In Paulus erwacht plötzlich die Sehnsucht nach Jerusalem. Das Gelübde, das er ablegt, könnte ein Nasiräergelübde sein, das eine Pilgerfahrt nach Jerusalem beinhaltet (4.Mose 6,1-21). Daher der Drang, sich nicht mehr aufhalten zu lassen. Mit dem Gelübde setzt Paulus ein Zeichen, dass er sich immer noch als Jude verstand.
Spannend ist Gottes Versprechen (Apostelgeschichte 18,10), dass Paulus in Korinth nichts geschehen würde. Gott hat Wort gehalten, wenn auch unerwartet durch einen römischen Prokonsul.

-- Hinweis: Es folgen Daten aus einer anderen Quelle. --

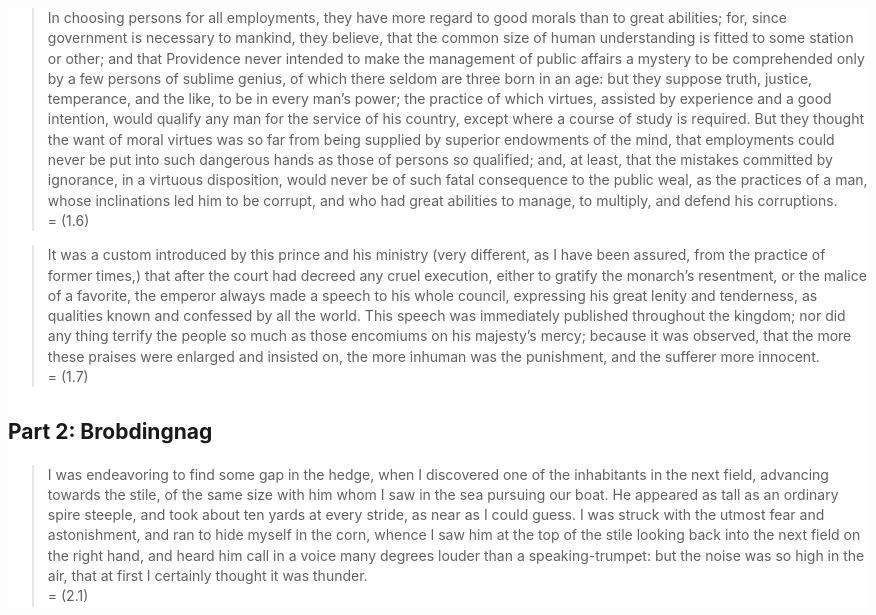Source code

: <blockquote><p>
In choosing persons for all employments, they have more regard to good
morals than to great abilities; for, since government is necessary to
mankind, they believe, that the common size of human understanding is
fitted to some station or other; and that Providence never intended to
make the management of public affairs a mystery to be comprehended only
by a few persons of sublime genius, of which there seldom are three born
in an age: but they suppose truth, justice, temperance, and the like, to
be in every man’s power; the practice of which virtues, assisted by
experience and a good intention, would qualify any man for the service
of his country, except where a course of study is required. But they
thought the want of moral virtues was so far from being supplied by
superior endowments of the mind, that employments could never be put
into such dangerous hands as those of persons so qualified; and, at
least, that the mistakes committed by ignorance, in a virtuous
disposition, would never be of such fatal consequence to the public
weal, as the practices of a man, whose inclinations led him to be
corrupt, and who had great abilities to manage, to multiply, and defend
his corruptions.<br />
= (1.6)
</p></blockquote>

<blockquote><p>
It was a custom introduced by this prince and his ministry (very
different, as I have been assured, from the practice of former times,)
that after the court had decreed any cruel execution, either to gratify
the monarch’s resentment, or the malice of a favorite, the emperor
always made a speech to his whole council, expressing his great lenity
and tenderness, as qualities known and confessed by all the world. This
speech was immediately published throughout the kingdom; nor did any
thing terrify the people so much as those encomiums on his majesty’s
mercy; because it was observed, that the more these praises were
enlarged and insisted on, the more inhuman was the punishment, and the
sufferer more innocent.<br />
= (1.7)
</p></blockquote>

<h2>Part 2: Brobdingnag</h2>
<blockquote><p>
I was endeavoring to find some gap in the hedge, when I discovered one
of the inhabitants in the next field, advancing towards the stile, of
the same size with him whom I saw in the sea pursuing our boat. He
appeared as tall as an ordinary spire steeple, and took about ten yards
at every stride, as near as I could guess. I was struck with the utmost
fear and astonishment, and ran to hide myself in the corn, whence I saw
him at the top of the stile looking back into the next field on the
right hand, and heard him call in a voice many degrees louder than a
speaking-trumpet: but the noise was so high in the air, that at first I
certainly thought it was thunder.<br />
= (2.1)
</p></blockquote>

Nun braucht Paulus eine Auszeit. Er besucht deshalb ein jüdisches Pilgerfest in Jerusalem. Auch in unserem Leben helfen uns Zeiten der Einkehr und der Inspiration.
Es gibt einen Unterschied zwischen göttlichen und weltlichen Geboten.
Die weltlichen Gebote sind für alle verpflichtend, egal welche Lebenseinstellung wir haben.
Die göttlichen Gebote sind freiwillig. Wie wir uns ihnen gegenüber verhalten, hat etwas mit dem persönlichen Segen Gottes zu tun. Gottes Art ist es, in Liebe zu werben und uns nicht zu etwas zu zwingen.